- PROBLEM DETAILS -
Count the lines below with the string "binary" in them. Only the number should be given.

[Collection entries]
BEGIN

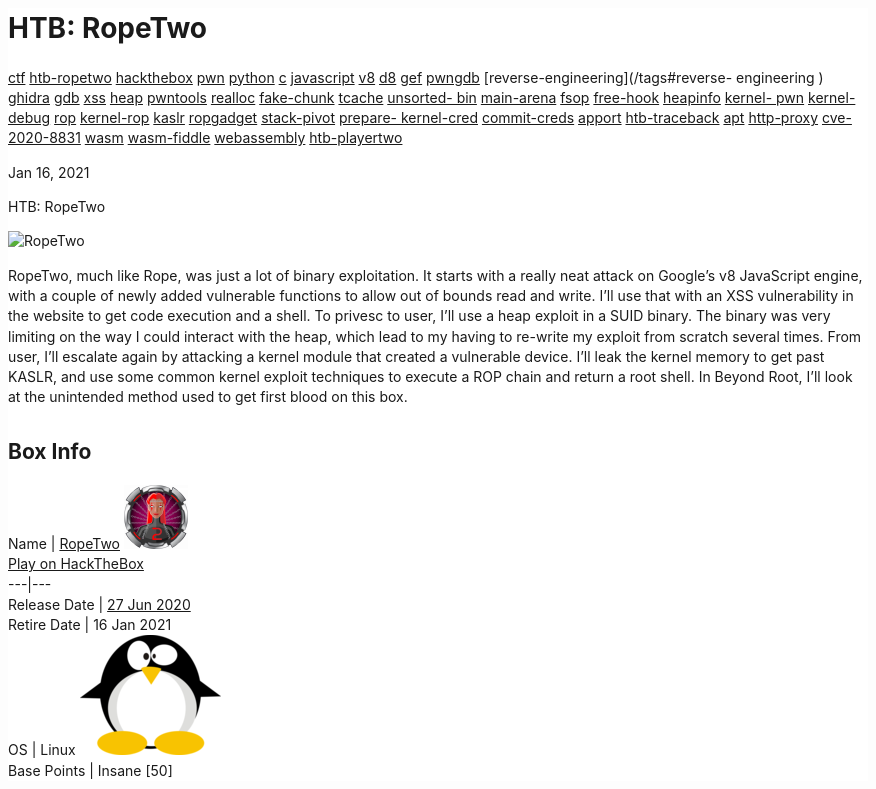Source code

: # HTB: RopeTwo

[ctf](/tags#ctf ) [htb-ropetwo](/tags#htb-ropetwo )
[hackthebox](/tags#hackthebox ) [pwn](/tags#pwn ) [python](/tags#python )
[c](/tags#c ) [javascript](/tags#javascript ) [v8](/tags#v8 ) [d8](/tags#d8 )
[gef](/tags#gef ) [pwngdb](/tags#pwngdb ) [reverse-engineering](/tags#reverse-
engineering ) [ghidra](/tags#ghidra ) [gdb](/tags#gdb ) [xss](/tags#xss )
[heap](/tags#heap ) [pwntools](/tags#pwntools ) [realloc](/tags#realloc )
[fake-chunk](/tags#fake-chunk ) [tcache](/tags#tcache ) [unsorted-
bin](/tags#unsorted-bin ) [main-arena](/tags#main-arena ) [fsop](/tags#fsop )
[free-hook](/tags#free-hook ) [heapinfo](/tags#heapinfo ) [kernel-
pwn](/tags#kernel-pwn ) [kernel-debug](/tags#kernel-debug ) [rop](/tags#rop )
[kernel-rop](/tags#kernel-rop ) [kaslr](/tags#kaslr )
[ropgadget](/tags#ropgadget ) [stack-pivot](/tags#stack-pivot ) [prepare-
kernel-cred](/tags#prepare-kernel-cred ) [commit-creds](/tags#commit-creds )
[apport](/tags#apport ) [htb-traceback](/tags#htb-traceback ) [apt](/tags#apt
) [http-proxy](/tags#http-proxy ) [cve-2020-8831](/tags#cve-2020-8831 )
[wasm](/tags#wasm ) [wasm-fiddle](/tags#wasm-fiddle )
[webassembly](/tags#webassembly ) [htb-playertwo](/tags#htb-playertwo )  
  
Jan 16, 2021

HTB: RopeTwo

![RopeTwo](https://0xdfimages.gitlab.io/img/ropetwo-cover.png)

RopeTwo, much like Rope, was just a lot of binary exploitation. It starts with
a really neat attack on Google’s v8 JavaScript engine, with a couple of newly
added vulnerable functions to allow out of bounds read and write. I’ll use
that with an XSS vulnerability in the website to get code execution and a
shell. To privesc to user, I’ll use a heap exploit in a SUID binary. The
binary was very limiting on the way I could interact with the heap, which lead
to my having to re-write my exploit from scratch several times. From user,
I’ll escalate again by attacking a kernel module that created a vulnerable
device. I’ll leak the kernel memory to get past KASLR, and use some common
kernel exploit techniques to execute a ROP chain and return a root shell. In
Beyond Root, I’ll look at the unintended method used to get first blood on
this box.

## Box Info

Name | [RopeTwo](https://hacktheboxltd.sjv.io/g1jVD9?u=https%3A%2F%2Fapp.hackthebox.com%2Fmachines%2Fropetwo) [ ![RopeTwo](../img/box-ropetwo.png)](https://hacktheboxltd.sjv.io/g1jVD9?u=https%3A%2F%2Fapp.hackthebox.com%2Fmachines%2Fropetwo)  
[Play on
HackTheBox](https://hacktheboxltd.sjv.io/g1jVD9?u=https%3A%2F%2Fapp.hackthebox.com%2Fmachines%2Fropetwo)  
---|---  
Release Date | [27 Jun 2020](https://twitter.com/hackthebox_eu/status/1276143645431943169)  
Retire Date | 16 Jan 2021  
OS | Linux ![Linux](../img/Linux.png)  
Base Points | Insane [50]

END

- TASK RESPONSE -
3